In order to reduce the leak of the compressed air to the shaft sealing apparatus 34 of the female rotor 2, a width of the processing slot 6 is made to be as small as possible. Although the depth of the processing slot 6, namely, a dimension e in the axial direction is restricted because the shaft sealing apparatus 34 is provided, it may be about half the width d of the slot (see Fig. 4). A length W of the processing slot 6 is set to be from a corner portion of the above described discharge port 4, namely, a portion where the tooth bottom part of the female rotor 2 overlaps with the tooth top part of the male rotor 1 to a line which connects the shaft centers of the male rotor 1 and the female rotor 2.

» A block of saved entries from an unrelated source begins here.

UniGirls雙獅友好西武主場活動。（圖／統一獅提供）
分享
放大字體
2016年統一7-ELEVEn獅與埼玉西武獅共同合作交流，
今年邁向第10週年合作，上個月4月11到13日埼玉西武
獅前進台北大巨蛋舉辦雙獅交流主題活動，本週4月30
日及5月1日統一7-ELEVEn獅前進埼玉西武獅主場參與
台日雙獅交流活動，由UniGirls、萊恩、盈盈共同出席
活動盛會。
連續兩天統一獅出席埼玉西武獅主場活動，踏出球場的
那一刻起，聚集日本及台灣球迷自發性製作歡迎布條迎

Specifications of the processing slot 6 is defined as described above because of the following reasons: If the length W of the processing slot 6 is longer than that, namely, if it exceeds the line connecting the centers of the male rotor 1 and the female rotor 2, it joins with a slot for starting suction. Therefore, the compressed air is returned to the suction side. Also, the depth e of the processing slot is defined by taking workability into consideration. Further, if the width d of the processing slot 6 is widened excessively, the slot becomes too close to a hole of the shaft sealing part of the female rotor 2 and the compressed air flows into the shaft sealing part. Because of these reasons, the dimension of the processing slot 6 is defined as above.

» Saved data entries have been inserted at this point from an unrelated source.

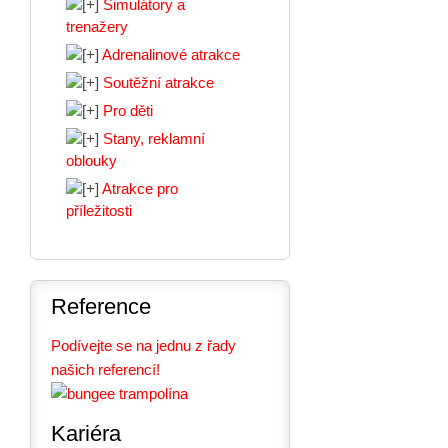
Simulátory a
trenažery
Adrenalinové atrakce
Soutěžní atrakce
Pro děti
Stany, reklamní
oblouky
Atrakce pro
příležitosti
Reference
Podívejte se na jednu z řady
našich referencí!
Kariéra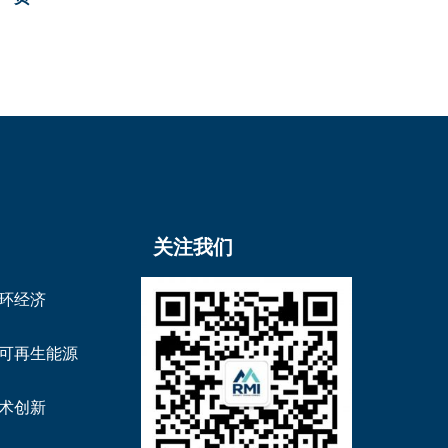
关注我们
环经济
可再生能源
术创新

The above embodiments of the invention as well as the appended claims and figures show multiple characterizing features of the invention in specific combinations. The skilled person will easily be able to consider further combinations or sub-combinations of these features in order to adapt the invention as defined in the in the claims to his specific needs.

Claims

An oil free screw compressor comprising:
a pair of male and female screw rotors (1, 2) in which two or more twisted teeth are formed; a casing (3) which receives both the rotors (1, 2) and in which a suction port and a discharge port are formed; bearings (11 - 14) which rotatably support shaft end parts of said both the rotors (1, 2) and are held in the casing (3) ; timing gears (22, 23) which are mounted on one shaft end part of said both the two rotors (1, 2) and which allow both the rotors (1, 2) to rotate in synchronism without contacting with each other; and a shaft sealing apparatus (31 - 34) which is disposed between each of said bearings (11, 12, 13, 14) and teeth of said rotors (1, 2) and which prevents oil from entering a meshing portion of the rotors (1, 2), characterized in that

wherein there is provided a slot (6), in the casing (3) and outside the outer diameter of the tooth top of the male rotor (1), which comes into communication with the discharge port and with an area formed near a tooth top of the male rotor (1) and a tooth bottom of the female rotor (2), where a volume of a compression chamber (7) formed by both the rotors (1, 2) and the casing (3) becomes substantially zero as said both the rotors (1, 2) rotate, and said slot (6) extends from a periphery of a position where a tooth bottom circle of the female rotor (2) overlaps with a tooth top circle of the male rotor (1) to a line which connects centers of both the rotors (1, 2), wherein said slot (6) extends outward from a tooth top part of said male rotor (1) and its width is greater than its depth in an axial direction.
The oil free screw compressor according to claim 1, wherein said slot (6) is formed by cutting to prevent the leak from a discharge side to a suction side.